Resolution: Roll back quickly, analyze logs, fix the issue, and redeploy safely.
Autoscaling not triggering under high load
Error / Symptom: Traffic increases but pods do not scale.

Root Cause Analysis: Missing metrics server or incorrect HPA configuration.

Resolution: Validate metrics availability, fix HPA thresholds, and test scaling behavior.
Service-to-service communication fails intermittently
Error / Symptom: Random timeouts between services.

Root Cause Analysis: Network policies, DNS issues, or overloaded downstream services.

Resolution: Validate network policies, check DNS resolution, and apply retries with backoff.
Disk usage reaches 100%
Error / Symptom: Applications fail to write data or logs.
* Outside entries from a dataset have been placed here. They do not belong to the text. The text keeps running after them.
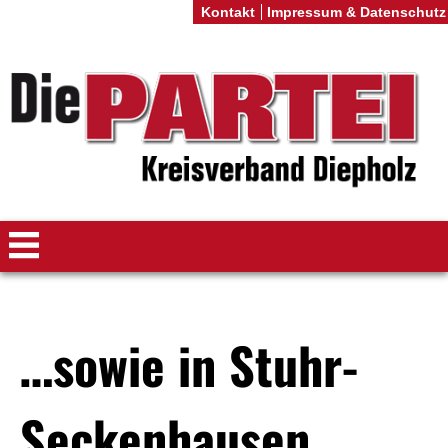
Kontakt
Impressum & Datenschutz
…sowie in Stuhr-
Seckenhausen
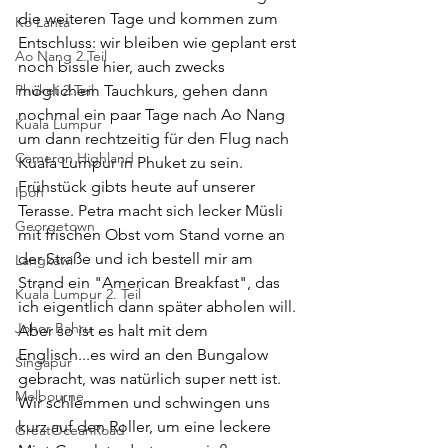
die weiteren Tage und kommen zum 
Ko Lanta
Entschluss: wir bleiben wie geplant erst 
Ao Nang 2.Teil
noch bissle hier, auch zwecks 
Phuket 2.Teil
möglichem Tauchkurs, gehen dann 
nochmal ein paar Tage nach Ao Nang 
Kuala Lumpur
um dann rechtzeitig für den Flug nach 
Cameron Highland
Kuala Lumpur in Phuket zu sein. 
Frühstück gibts heute auf unserer 
Ipoh
Terasse. Petra macht sich lecker Müsli 
Georgetown
mit frischen Obst vom Stand vorne an 
der Straße und ich bestell mir am 
Langkawi
Strand ein "American Breakfast", das 
Kuala Lumpur 2. Teil
ich eigentlich dann später abholen will. 
Johor Bahru
Aber so ist es halt mit dem 
Englisch...es wird an den Bungalow 
Singapur
gebracht, was natürlich super nett ist. 
Melbourne
Wir schlemmen und schwingen uns 
kurz auf den Roller, um eine leckere 
GreatOceanRoad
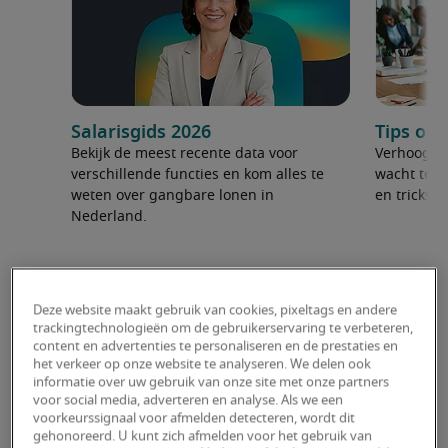
Salarisgids 2026
Tips om 
Bekijk de meest recente data voor
Verhoog je
verschillende functies en kom alles te
wacht te s
weten over gangbare lonen in
en tricks.
Nederland.
Deze website maakt gebruik van cookies, pixeltags en andere
trackingtechnologieën om de gebruikerservaring te verbeteren,
content en advertenties te personaliseren en de prestaties en
het verkeer op onze website te analyseren. We delen ook
informatie over uw gebruik van onze site met onze partners
voor social media, adverteren en analyse. Als we een
voorkeurssignaal voor afmelden detecteren, wordt dit
gehonoreerd. U kunt zich afmelden voor het gebruik van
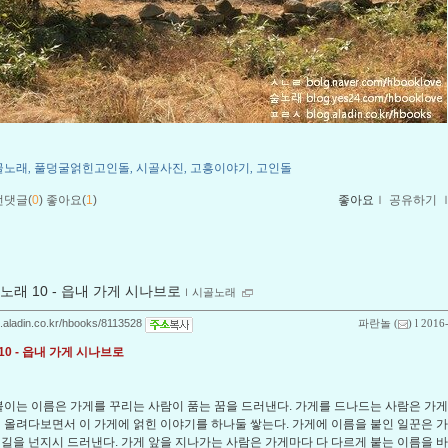
골노래
풀덩굴얽힌고인돌
시골사진
고흥이야기
고인돌
,
,
,
,
먼댓글(
0
)
좋아요(
1
)
좋아요
ｌ
공유하기
노래 10 - 읍내 가게 시나브로
ｌ
시골노래
og.aladin.co.kr/hbooks/8113528
파란놀
(
) l 2016
10 - 읍내 가게 시나브로
이는 이름은 가게를 꾸리는 사람이 품는 꿈을 드러낸다. 가게를 드나드는 사람은 가게
번 올려다보면서 이 가게에 얽힌 이야기를 하나둘 쌓는다. 가게에 이름을 붙인 일꾼은 
 길을 넌지시 드러낸다. 가게 앞을 지나가는 사람은 가게마다 다 다르게 붙는 이름을 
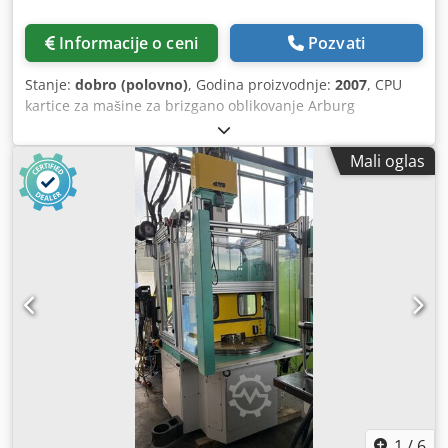
Informacije o ceni
Pozvati
Stanje:
dobro (polovno)
, Godina proizvodnje:
2007
, CPU
kartice za mašine za brizgano oblikovanje Arburg
Multronica Kartice, proizvedene oko 2007. godine Csdpfx
Aiszl Tv Tevsrf Na raspolaganju: 3 komada
Mali oglas
1
/
6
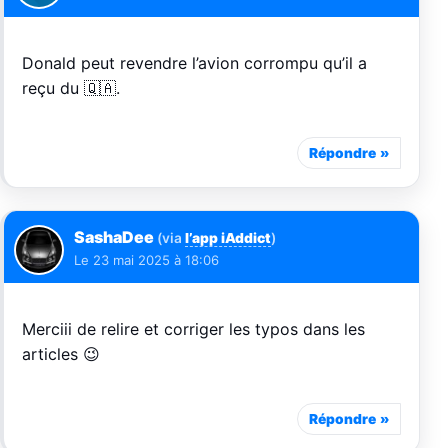
Donald peut revendre l’avion corrompu qu’il a
reçu du 🇶🇦.
Répondre
SashaDee
(via
l’app iAddict
)
Le
23 mai 2025 à 18:06
Merciii de relire et corriger les typos dans les
articles 😉
Répondre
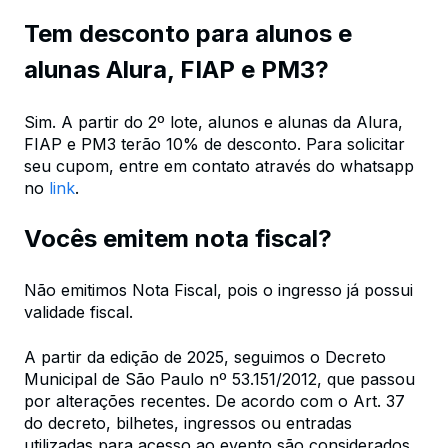
Tem desconto para alunos e
alunas Alura, FIAP e PM3?
Sim. A partir do 2º lote, alunos e alunas da Alura,
FIAP e PM3 terão 10% de desconto. Para solicitar
seu cupom, entre em contato através do whatsapp
no
link
.
Vocês emitem nota fiscal?
Não emitimos Nota Fiscal, pois o ingresso já possui
validade fiscal.
A partir da edição de 2025, seguimos o Decreto
Municipal de São Paulo nº 53.151/2012, que passou
por alterações recentes. De acordo com o Art. 37
do decreto, bilhetes, ingressos ou entradas
utilizadas para acesso ao evento são considerados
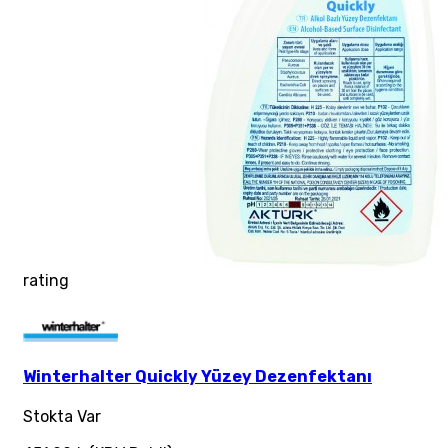
rating
Winterhalter Quickly Yüzey Dezenfektanı
Stokta Var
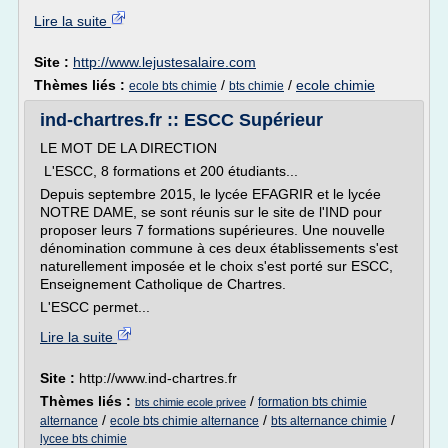
Lire la suite
Site :
http://www.lejustesalaire.com
Thèmes liés :
/
/
ecole chimie
ecole bts chimie
bts chimie
ind-chartres.fr :: ESCC Supérieur
LE MOT DE LA DIRECTION
L'ESCC, 8 formations et 200 étudiants...
Depuis septembre 2015, le lycée EFAGRIR et le lycée
NOTRE DAME, se sont réunis sur le site de l'IND pour
proposer leurs 7 formations supérieures. Une nouvelle
dénomination commune à ces deux établissements s'est
naturellement imposée et le choix s'est porté sur ESCC,
Enseignement Catholique de Chartres.
L'ESCC permet...
Lire la suite
Site :
http://www.ind-chartres.fr
Thèmes liés :
/
formation bts chimie
bts chimie ecole privee
/
/
/
alternance
ecole bts chimie alternance
bts alternance chimie
lycee bts chimie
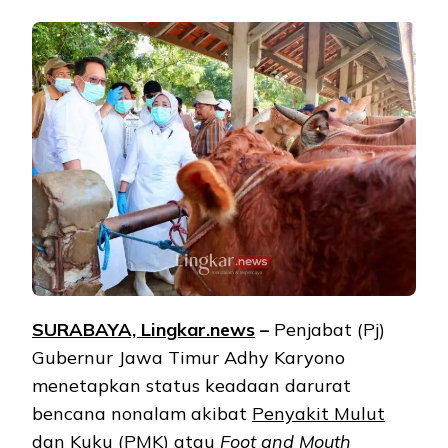
SURABAYA, Lingkar.news
–
Penjabat (Pj)
Gubernur Jawa Timur Adhy Karyono
menetapkan status keadaan darurat
bencana nonalam akibat
Penyakit Mulut
dan Kuku
(PMK) atau
Foot and Mouth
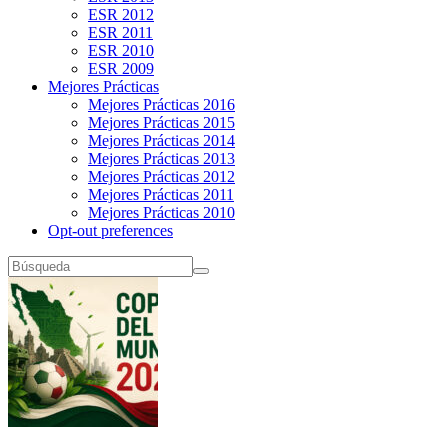
ESR 2012
ESR 2011
ESR 2010
ESR 2009
Mejores Prácticas
Mejores Prácticas 2016
Mejores Prácticas 2015
Mejores Prácticas 2014
Mejores Prácticas 2013
Mejores Prácticas 2012
Mejores Prácticas 2011
Mejores Prácticas 2010
Opt-out preferences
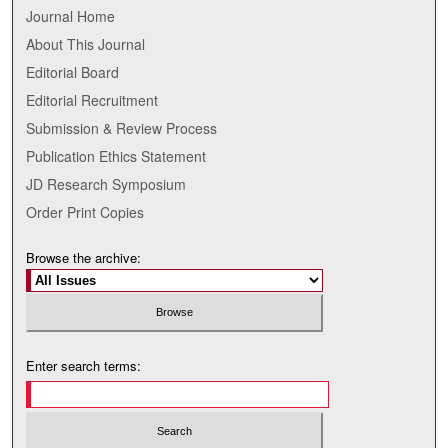
Journal Home
About This Journal
Editorial Board
Editorial Recruitment
Submission & Review Process
Publication Ethics Statement
JD Research Symposium
Order Print Copies
Browse the archive:
Enter search terms:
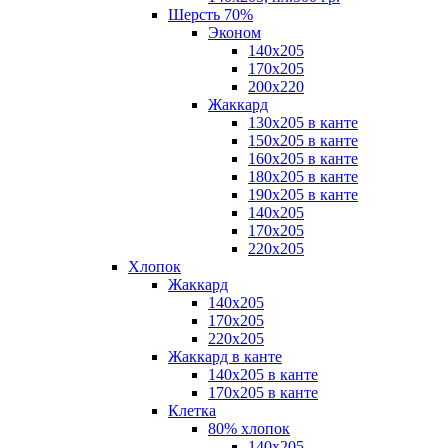
Шерсть 70%
Эконом
140х205
170х205
200х220
Жаккард
130х205 в канте
150х205 в канте
160х205 в канте
180х205 в канте
190х205 в канте
140х205
170х205
220х205
Хлопок
Жаккард
140x205
170х205
220х205
Жаккард в канте
140х205 в канте
170х205 в канте
Клетка
80% хлопок
140x205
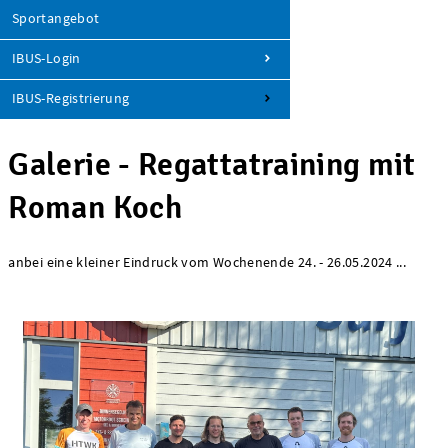
Sportangebot
IBUS-Login
IBUS-Registrierung
Galerie - Regattatraining mit
Roman Koch
anbei eine kleiner Eindruck vom Wochenende 24. - 26.05.2024 ...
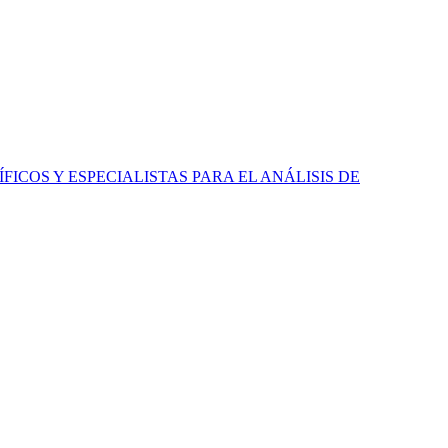
ICOS Y ESPECIALISTAS PARA EL ANÁLISIS DE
Root Cause Analysis: Log accumulation, temp files, or missing log rotation.

Resolution: Clean disk, enable log rotation, and monitor disk usage continuously.
Monitoring dashboards show missing data
Error / Symptom: Metrics suddenly disappear.

Root Cause Analysis: Exporter failure, network issues, or misconfigured scraping.

Resolution: Check exporter health, validate configs, and restart monitoring components.
Deployment pipeline exposes secrets accidentally
Error / Symptom: Secrets appear in logs or build output.

Root Cause Analysis: Improper logging or echoing environment variables.

Resolution: Rotate secrets immediately, fix pipeline scripts, and restrict log verbosity.
On-call engineer overwhelmed during incident
Error / Symptom: Slow response and confusion during outages.

Root Cause Analysis: Lack of runbooks and unclear ownership.

Resolution: Create clear runbooks, improve documentation, and rotate on-call responsibilities.
Recurring incident with same root cause
Error / Symptom: Same failure keeps happening repeatedly.

Root Cause Analysis: Temporary fixes without addressing underlying issue.

Resolution: Conduct blameless postmortems, implement permanent fixes, and add preventive monitoring.